A mensagem da Pastoral Afro-Brasileira recorda “todas as mulheres que vivem com esta força que brota do mais íntimo, dos sonhos e desejos de viver". A motivação inicial do texto, assinado pelo coordenador nacional, Jurandyr Azevedo Araújo, é de um subsídio da Pastoral Operária e da Pastoral da Mulher Marginalizada.

No Dia Internacional da Mulher, a Pastoral lembra daquelas que equilibram “a lata da vida na cabeça, balançando, (re) torcendo, entortando, curvando o corpo diante dos desafios de Ser Mulher”, ressaltando uma “força que nunca seca” e que está contida em cada uma que constrói na realidade desafiante do dia-a-dia as oportunidades de viver, de ser feliz, de continuar acreditando na vida.

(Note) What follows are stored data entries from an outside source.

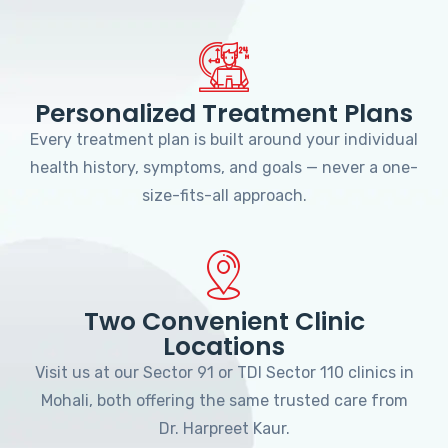
Personalized Treatment Plans
Every treatment plan is built around your individual
health history, symptoms, and goals — never a one-
size-fits-all approach.
Two Convenient Clinic
Locations
Visit us at our Sector 91 or TDI Sector 110 clinics in
Mohali, both offering the same trusted care from
Dr. Harpreet Kaur.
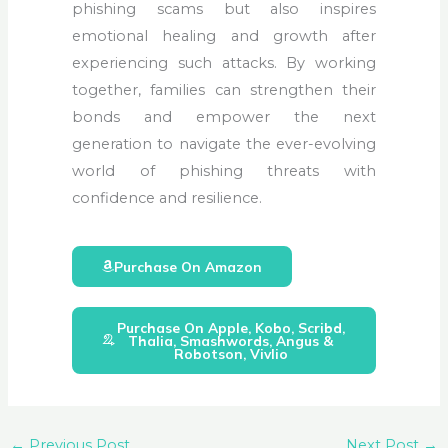
phishing scams but also inspires
emotional healing and growth after
experiencing such attacks.
By working
together, families can strengthen their
bonds and empower the next
generation to navigate the ever-evolving
world of phishing threats with
confidence and resilience
.
Purchase On Amazon
Purchase On Apple, Kobo, Scribd,
Thalia, Smashwords, Angus &
Robotson, Vivlio
←
Previous Post
Next Post
→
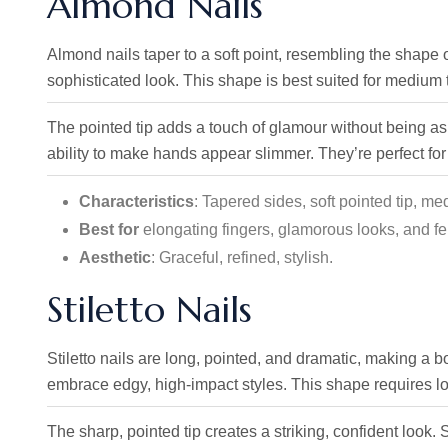
Almond Nails
Almond nails taper to a soft point, resembling the shape 
sophisticated look. This shape is best suited for medium t
The pointed tip adds a touch of glamour without being as b
ability to make hands appear slimmer. They’re perfect for
Characteristics
: Tapered sides, soft pointed tip, me
Best for
elongating fingers, glamorous looks, and fe
Aesthetic
: Graceful, refined, stylish.
Stiletto Nails
Stiletto nails are long, pointed, and dramatic, making a 
embrace edgy, high-impact styles. This shape requires l
The sharp, pointed tip creates a striking, confident look. St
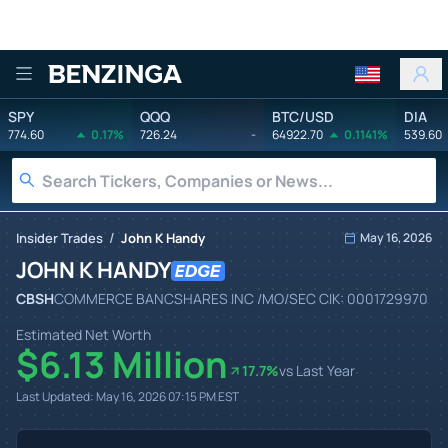
Benzinga
SPY
QQQ
BTC/USD
DIA
774.60
0.17%
726.24
-
64922.70
0.1141%
539.60
/
Insider Trades
John K Handy
May 16, 2026
JOHN K HANDY
CBSH
COMMERCE BANCSHARES INC /MO/
SEC CIK:
0001729970
Estimated Net Worth
$6.13 Million
17.7
%
vs Last Year
Last Updated:
May 16, 2026 07:15 PM
EST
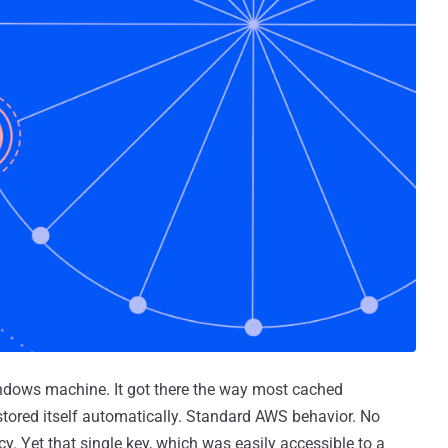
ndows machine. It got there the way most cached
 stored itself automatically. Standard AWS behavior. No
y. Yet that single key, which was easily accessible to a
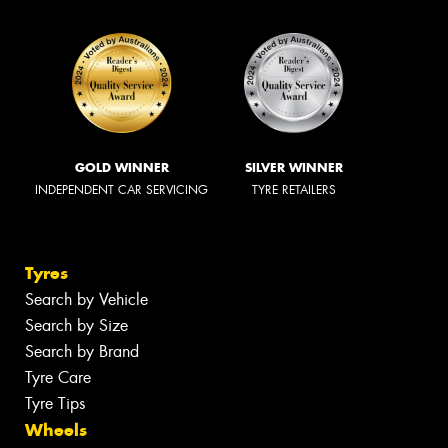
GOLD WINNER
SILVER WINNER
INDEPENDENT CAR SERVICING
TYRE RETAILERS
Tyres
Search by Vehicle
Search by Size
Search by Brand
Tyre Care
Tyre Tips
Wheels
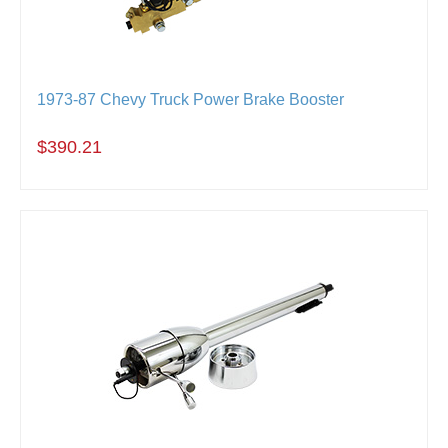
1973-87 Chevy Truck Power Brake Booster
$390.21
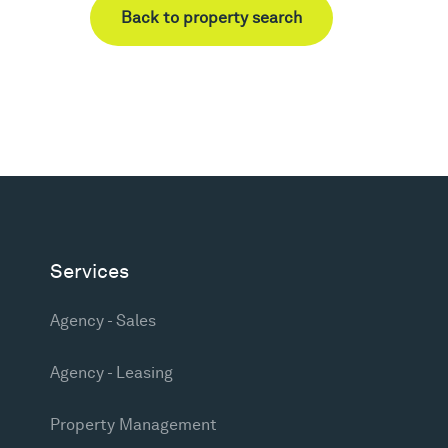
Back to property search
Services
Agency - Sales
Agency - Leasing
Property Management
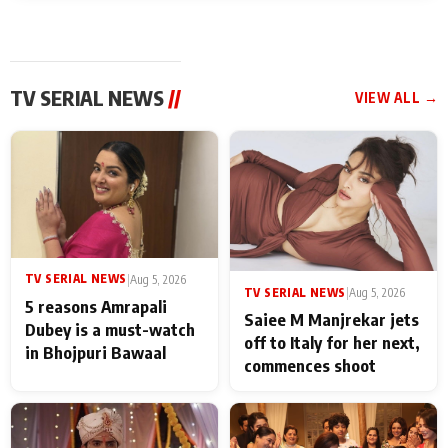
TV SERIAL NEWS
//
VIEW ALL →
TV SERIAL NEWS
|
Aug 5, 2026
TV SERIAL NEWS
|
Aug 5, 2026
5 reasons Amrapali
Saiee M Manjrekar jets
Dubey is a must-watch
off to Italy for her next,
in Bhojpuri Bawaal
commences shoot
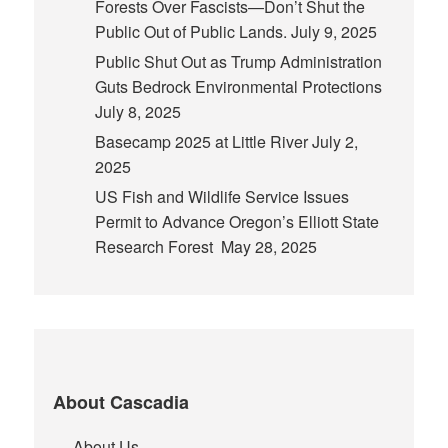
Forests Over Fascists—Don’t Shut the
Public Out of Public Lands.
July 9, 2025
Public Shut Out as Trump Administration
Guts Bedrock Environmental Protections
July 8, 2025
Basecamp 2025 at Little River
July 2,
2025
US Fish and Wildlife Service Issues
Permit to Advance Oregon’s Elliott State
Research Forest
May 28, 2025
About Cascadia
About Us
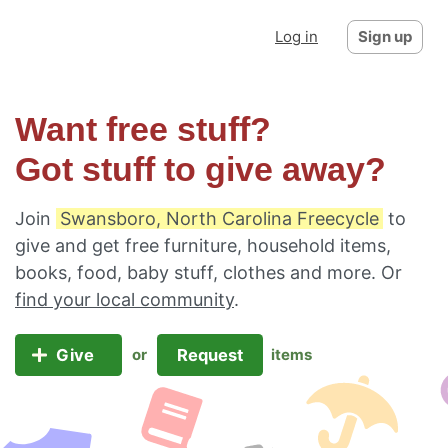
Log in
Sign up
Want free stuff?
Got stuff to give away?
Join
Swansboro, North Carolina Freecycle
to
give and get free furniture, household items,
books, food, baby stuff, clothes and more. Or
find your local community
.
Give
Request
or
items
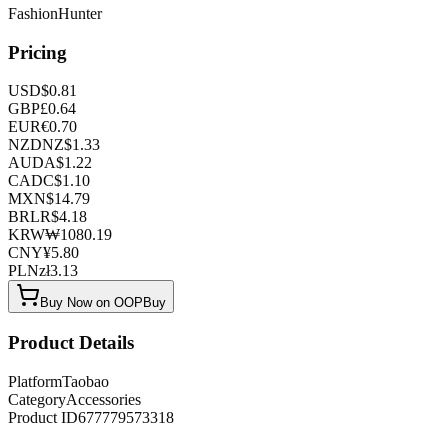
FashionHunter
Pricing
USD
$
0.81
GBP
£
0.64
EUR
€
0.70
NZD
NZ$
1.33
AUD
A$
1.22
CAD
C$
1.10
MXN
$
14.79
BRL
R$
4.18
KRW
₩
1080.19
CNY
¥
5.80
PLN
zł
3.13
Buy Now on OOPBuy
Product Details
Platform
Taobao
Category
Accessories
Product ID
677779573318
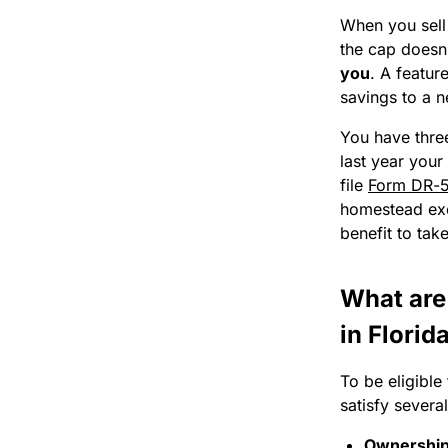
When you sell
the cap doesn
you
. A featur
savings to a 
You have three
last year your
file
Form DR-
homestead exe
benefit to take
What are
in Florid
To be eligible
satisfy severa
Ownership/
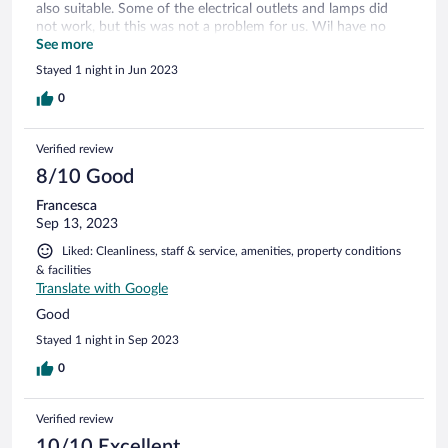
also suitable. Some of the electrical outlets and lamps did
not work, but this was not a problem for us. Wil have no
problem staying there again, if we ever come that way.
See more
Stayed 1 night in Jun 2023
0
Verified review
8/10 Good
Francesca
Sep 13, 2023
Liked: Cleanliness, staff & service, amenities, property conditions
& facilities
Translate with Google
Good
Stayed 1 night in Sep 2023
0
Verified review
10/10 Excellent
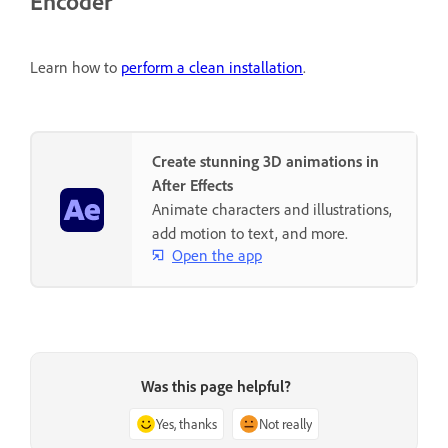
Encoder
Learn how to
perform a clean installation
.
Create stunning 3D animations in
After Effects
Animate characters and illustrations,
add motion to text, and more.
Open the app
Was this page helpful?
Yes, thanks
Not really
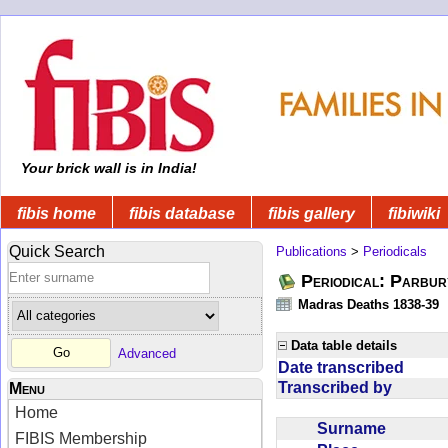
Your brick wall is in India!
fibis home
fibis database
fibis gallery
fibiwiki
Quick Search
Publications
>
Periodicals
Periodical: Parbur
Madras Deaths 1838-39
Data table details
Advanced
Date transcribed
Transcribed by
Menu
Home
Surname
FIBIS Membership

A força de mulher tem um poder, escreve padre Jurandyr, que supera a submissão, a dominação institucional e relacional, o medo, a violência e ganha empoderamento na economia solidária, na vivência do ser mulher, na afirmação da identidade feminina, no amor despendido nas relações e na construção coletiva de “outro mundo possível”. 
Resistência da Mulher Negra 

Presença expressiva nas ações da Pastoral Afro-Brasileira, a Mulher Negra teve lugar especial na homenagem do coordenador nacional, que sublinha uma resistência histórica deste grupo. “Aqui, em nosso país, a história da população negra esteve submersa durante décadas e reconduzida ao seu espaço como forma de resistência e autoestima de seus descendentes através das lutas contemporâneas e da reafirmação da participação dos negros e das negras na construção desta nação e da luta pela eliminação do racismo, herança da escravidão”, lembra.

“A mesma garra que as Mulheres Negras tiveram para resistir no período da escravidão, se manteve quando lhe imputaram as mais duras formas para sobreviver”, continua, citando o processo de “coisificação” da população negra e escravizada e os estereótipos de ama de leite e mulata exportação, ambos ligados ao ato de servir. 

O coordenador encerra sua mensagem com o desejo de dar continuidade às ações sobre o lugar de Mulher Negra na sociedade. Um exemplo de atividade neste sentido foi o 3º Encontro das Mulheres da arquidiocese de Mariana (MG), provido no último final de semana, dias 4 e 5 de março. Cerca de 150 mulheres estiveram reunidas no Santuário de Nossa Senhora das Graças, em Urucânia (MG), Região Pastoral Mariana Leste, para refletir sobre o empoderamento feminino. A luta contra a violência, o protagonismo da mulher negra e os direitos da mulher foram alguns dos pontos abordados durante o encontro.